- **Work instruction**
Below are some records. Return exactly the lines from the one containing "with BOQ. |" through the one containing "own expense. |", both included, and only those.

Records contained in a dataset
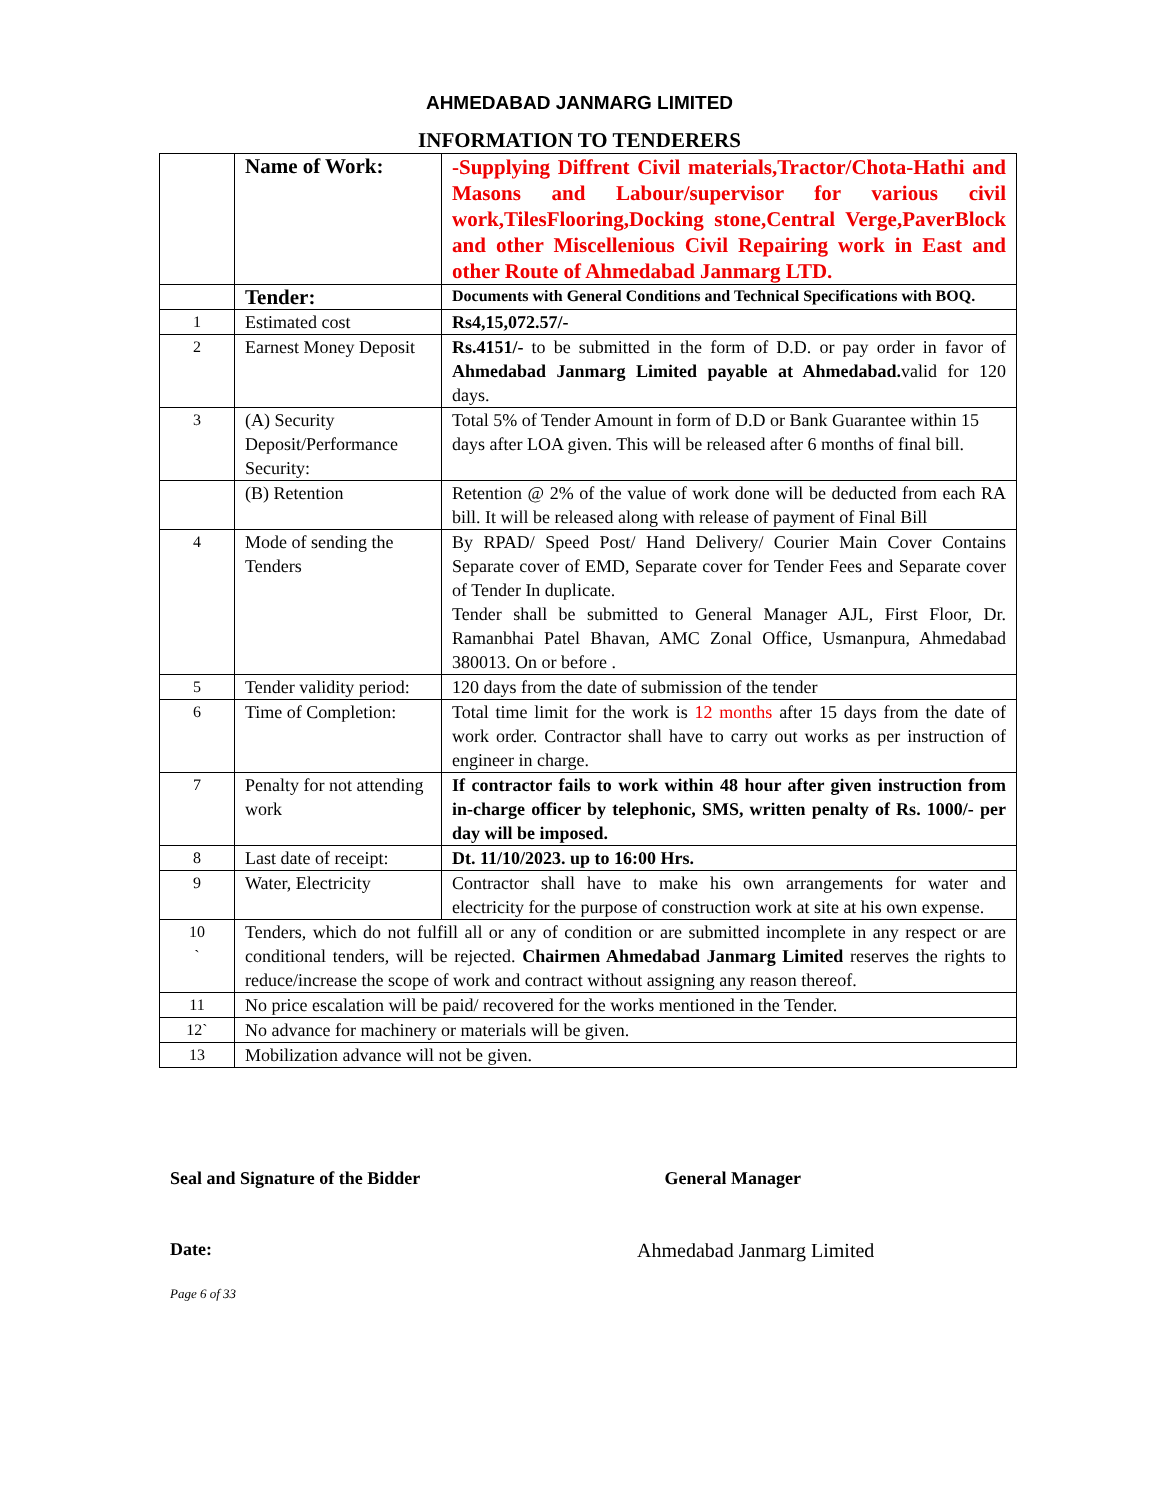AHMEDABAD JANMARG LIMITED
INFORMATION TO TENDERERS
| | Name of Work: | -Supplying Diffrent Civil materials,Tractor/Chota-Hathi and Masons and Labour/supervisor for various civil work,TilesFlooring,Docking stone,Central Verge,PaverBlock and other Miscellenious Civil Repairing work in East and other Route of Ahmedabad Janmarg LTD. |
| | Tender: | Documents with General Conditions and Technical Specifications with BOQ. |
| 1 | Estimated cost | Rs4,15,072.57/- |
| 2 | Earnest Money Deposit | Rs.4151/- to be submitted in the form of D.D. or pay order in favor of Ahmedabad Janmarg Limited payable at Ahmedabad. valid for 120 days. |
| 3 | (A) Security Deposit/Performance Security: | Total 5% of Tender Amount in form of D.D or Bank Guarantee within 15 days after LOA given. This will be released after 6 months of final bill. |
| | (B) Retention | Retention @ 2% of the value of work done will be deducted from each RA bill. It will be released along with release of payment of Final Bill |
| 4 | Mode of sending the Tenders | By RPAD/ Speed Post/ Hand Delivery/ Courier Main Cover Contains Separate cover of EMD, Separate cover for Tender Fees and Separate cover of Tender In duplicate. Tender shall be submitted to General Manager AJL, First Floor, Dr. Ramanbhai Patel Bhavan, AMC Zonal Office, Usmanpura, Ahmedabad 380013. On or before . |
| 5 | Tender validity period: | 120 days from the date of submission of the tender |
| 6 | Time of Completion: | Total time limit for the work is 12 months after 15 days from the date of work order. Contractor shall have to carry out works as per instruction of engineer in charge. |
| 7 | Penalty for not attending work | If contractor fails to work within 48 hour after given instruction from in-charge officer by telephonic, SMS, written penalty of Rs. 1000/- per day will be imposed. |
| 8 | Last date of receipt: | Dt. 11/10/2023. up to 16:00 Hrs. |
| 9 | Water, Electricity | Contractor shall have to make his own arrangements for water and electricity for the purpose of construction work at site at his own expense. |
| 10 ` | Tenders, which do not fulfill all or any of condition or are submitted incomplete in any respect or are conditional tenders, will be rejected. Chairmen Ahmedabad Janmarg Limited reserves the rights to reduce/increase the scope of work and contract without assigning any reason thereof. | |
| 11 | No price escalation will be paid/ recovered for the works mentioned in the Tender. | |
| 12` | No advance for machinery or materials will be given. | |
| 13 | Mobilization advance will not be given. | |
Seal and Signature of the Bidder General Manager
Date: Ahmedabad Janmarg Limited
Page 6 of 33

- **Answer below**
| | Tender: | Documents with General Conditions and Technical Specifications with BOQ. |
| 1 | Estimated cost | Rs4,15,072.57/- |
| 2 | Earnest Money Deposit | Rs.4151/- to be submitted in the form of D.D. or pay order in favor of Ahmedabad Janmarg Limited payable at Ahmedabad. valid for 120 days. |
| 3 | (A) Security Deposit/Performance Security: | Total 5% of Tender Amount in form of D.D or Bank Guarantee within 15 days after LOA given. This will be released after 6 months of final bill. |
| | (B) Retention | Retention @ 2% of the value of work done will be deducted from each RA bill. It will be released along with release of payment of Final Bill |
| 4 | Mode of sending the Tenders | By RPAD/ Speed Post/ Hand Delivery/ Courier Main Cover Contains Separate cover of EMD, Separate cover for Tender Fees and Separate cover of Tender In duplicate. Tender shall be submitted to General Manager AJL, First Floor, Dr. Ramanbhai Patel Bhavan, AMC Zonal Office, Usmanpura, Ahmedabad 380013. On or before . |
| 5 | Tender validity period: | 120 days from the date of submission of the tender |
| 6 | Time of Completion: | Total time limit for the work is 12 months after 15 days from the date of work order. Contractor shall have to carry out works as per instruction of engineer in charge. |
| 7 | Penalty for not attending work | If contractor fails to work within 48 hour after given instruction from in-charge officer by telephonic, SMS, written penalty of Rs. 1000/- per day will be imposed. |
| 8 | Last date of receipt: | Dt. 11/10/2023. up to 16:00 Hrs. |
| 9 | Water, Electricity | Contractor shall have to make his own arrangements for water and electricity for the purpose of construction work at site at his own expense. |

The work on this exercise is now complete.